215 A.3d 3
Pa.2019Background
- Augustus Feleccia and Justin Resch, student football players at Lackawanna College, were injured during a March 29, 2010 practice that included an "Oklahoma Drill."
- Lackawanna had recently hired two recent graduates (Coyne and Bonisese) who lacked required state athletic-trainer licenses; they were presented to players as athletic trainers (later retitled "first responders") and were the only medical personnel at the practice.
- Appellees signed a pre-participation Waiver releasing Lackawanna from "any and all liability" for injuries sustained while playing football; they also signed a Consent referencing treatment by "athletic trainer, team physician or hospital staff."
- Appellees sued for negligence, negligence per se, gross negligence, recklessness (punitive damages), and related claims; defendants moved for summary judgment based largely on the Waiver.
- Trial court granted summary judgment, holding the Waiver enforceable; the Superior Court reversed in part, finding genuine issues whether Lackawanna had a duty to provide qualified medical personnel and whether the Waiver barred gross negligence/recklessness claims.
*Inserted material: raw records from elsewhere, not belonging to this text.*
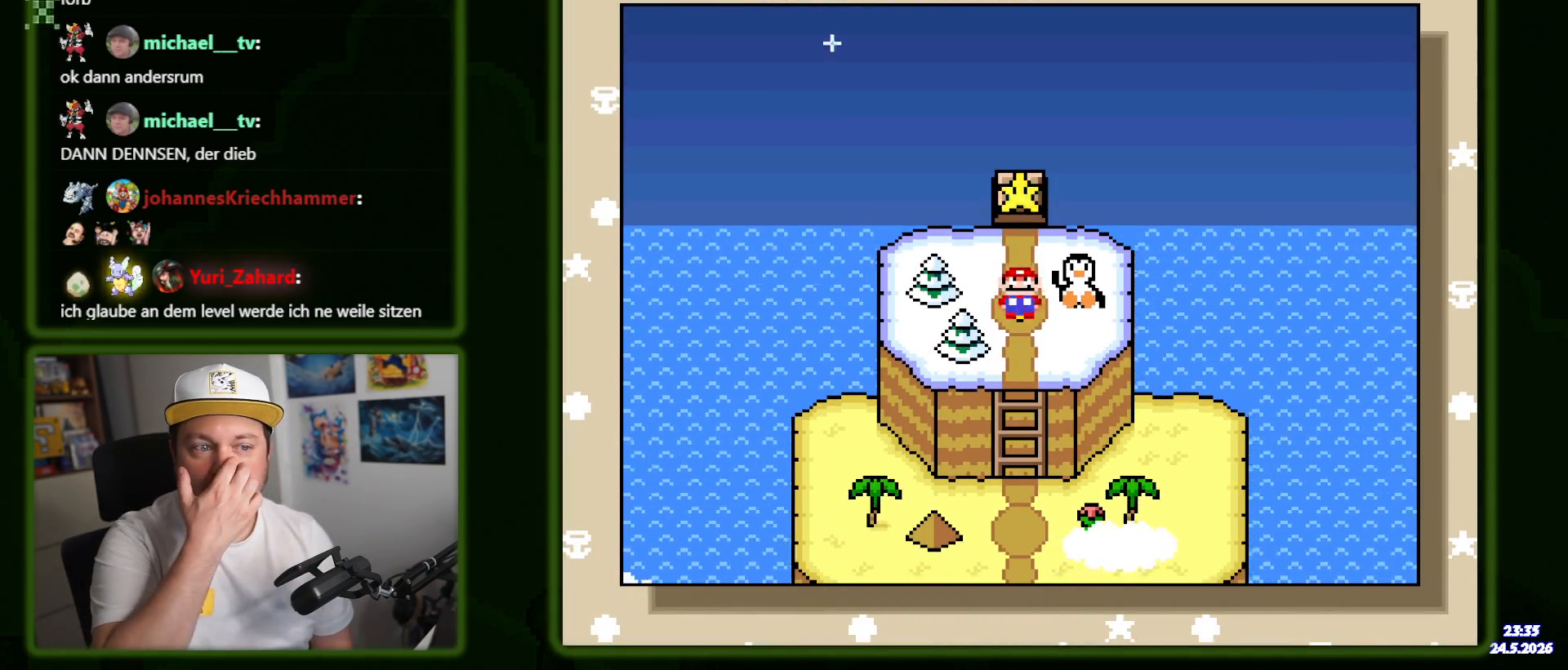
Gameplay with a controller (Nintendo layout); each line is a JSON object with the inputs held at the frame after it. "events" lists button and stick changes between this image and that frame as [ms after this image, input, new state], when the widget could be followed in between. Not read: L1 L3 R1 R3 SELECT.
{"buttons": ["Y"], "events": [[17, "B", "down"], [134, "B", "up"], [417, "Y", "down"]]}
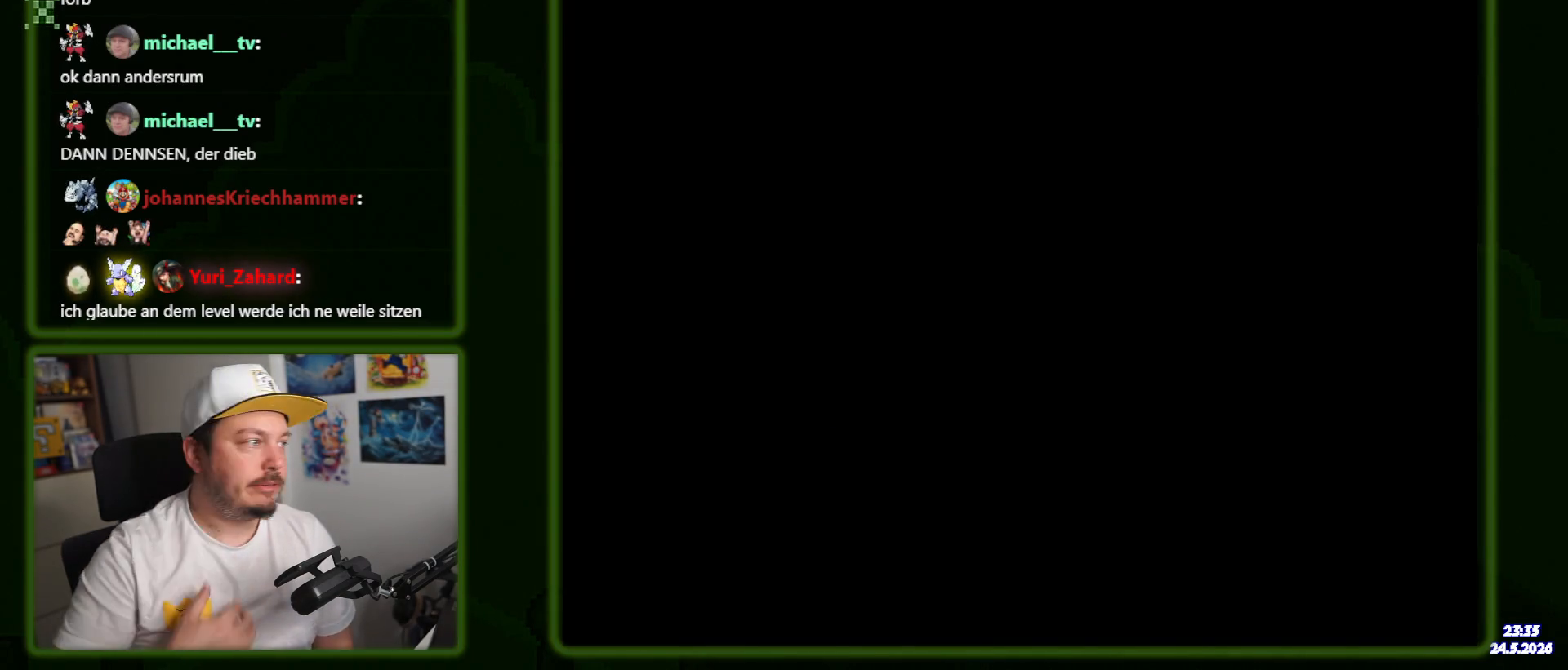
{"buttons": ["Y"], "events": []}
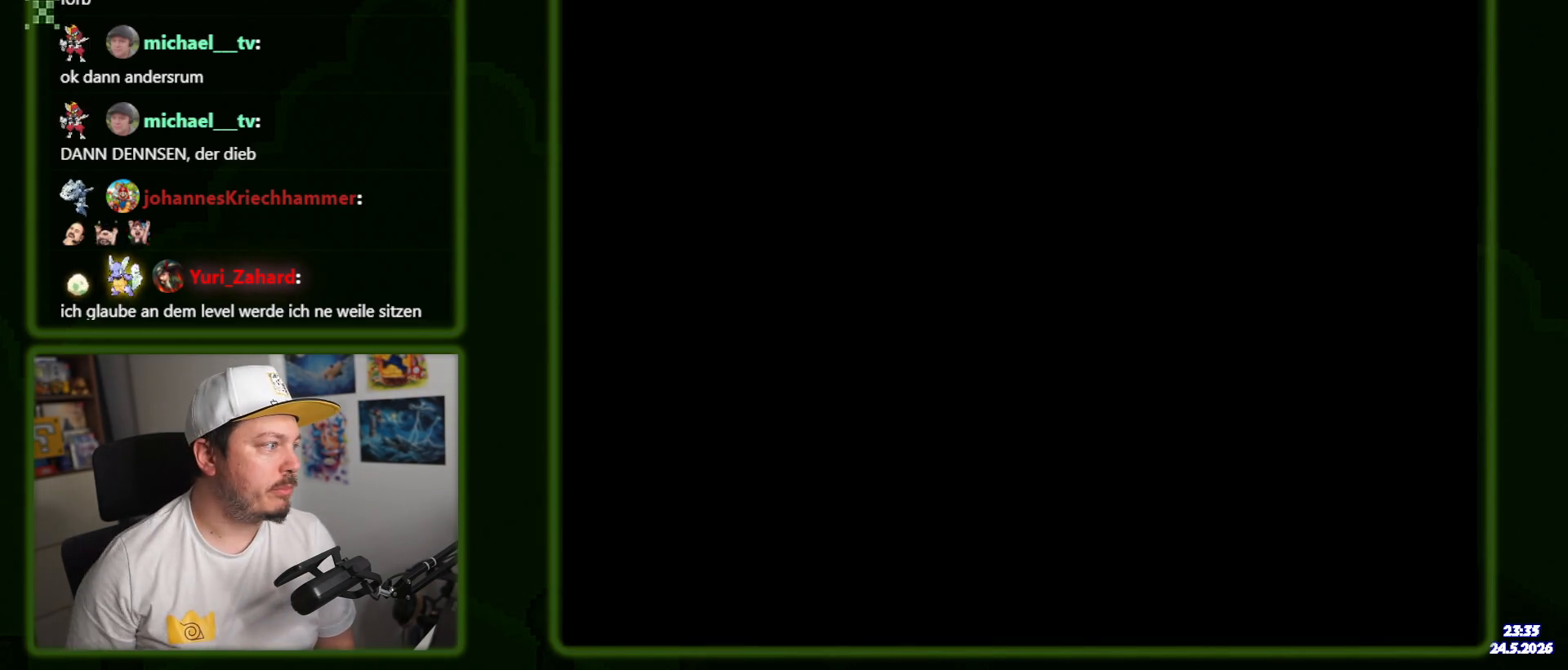
{"buttons": ["Y"], "events": []}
- Pennsylvania Supreme Court: affirmed Superior Court only to the extent it vacated summary judgment on gross negligence and recklessness, held (1) defendants undertook a duty to provide licensed athletic trainers and factual disputes remain as to breach/causation, (2) the Waiver bars ordinary negligence but cannot bar gross negligence or recklessness; remanded for trial.
Issues
| Issue | Plaintiff's Argument | Defendant's Argument | Held |
|---|---|---|---|
| Whether a college owes a duty to have qualified medical personnel available at intercollegiate athletic events | Lackawanna undertook an affirmative duty by customarily providing licensed athletic trainers, by requiring consent referencing treatment by an "athletic trainer," and by holding Coyne/Bonisese out as trainers | Superior Court created a new common-law duty without Althaus analysis; imposing such a duty is judicial policymaking best left to Legislature | Court: No need to create novel duty under Althaus — traditional principles (Restatement §323 and cases) apply; Lackawanna’s affirmative conduct created a duty to exercise reasonable care to provide licensed trainers; genuine factual disputes exist about breach and causation (remand) |
| Whether the Waiver of "any and all liability" bars ordinary negligence claims | Waiver does not cover reckless/gross conduct but covers ordinary negligence; plaintiffs knowingly assumed risks | Waiver’s broad language releases "any and all liability" and thus bars negligence claims | Court: Waiver is sufficiently clear to bar ordinary negligence and related negligence-per-se claims; trial court erred in granting summary judgment only to the extent it precluded gross negligence/recklessness claims |
| Whether pre-injury waivers can bar gross negligence claims | Gross negligence is significantly worse than ordinary negligence but less than recklessness; public policy should not bar waiver for gross negligence | Waiver should cover gross negligence as a heightened form of negligence and is enforceable if clear | Court: Waiver cannot bar liability for gross negligence (policy concerns similar to recklessness); claims of gross negligence must be tested at trial |
| Whether pre-injury waivers can bar recklessness / punitive-damage allegations | Plaintiffs: reckless conduct cannot be waived; punitive claims remain | Defendants concede recklessness cannot be waived but argue Waiver bars ordinary negligence so punitive claims fail if negligence is barred | Court: Waiver cannot bar claims grounded in recklessness; such allegations survive and go to trial |
Key Cases Cited
- Chepkevich v. Hidden Valley Resort, L.P., 2 A.3d 1174 (Pa. 2010) (standards for enforceability of exculpatory agreements)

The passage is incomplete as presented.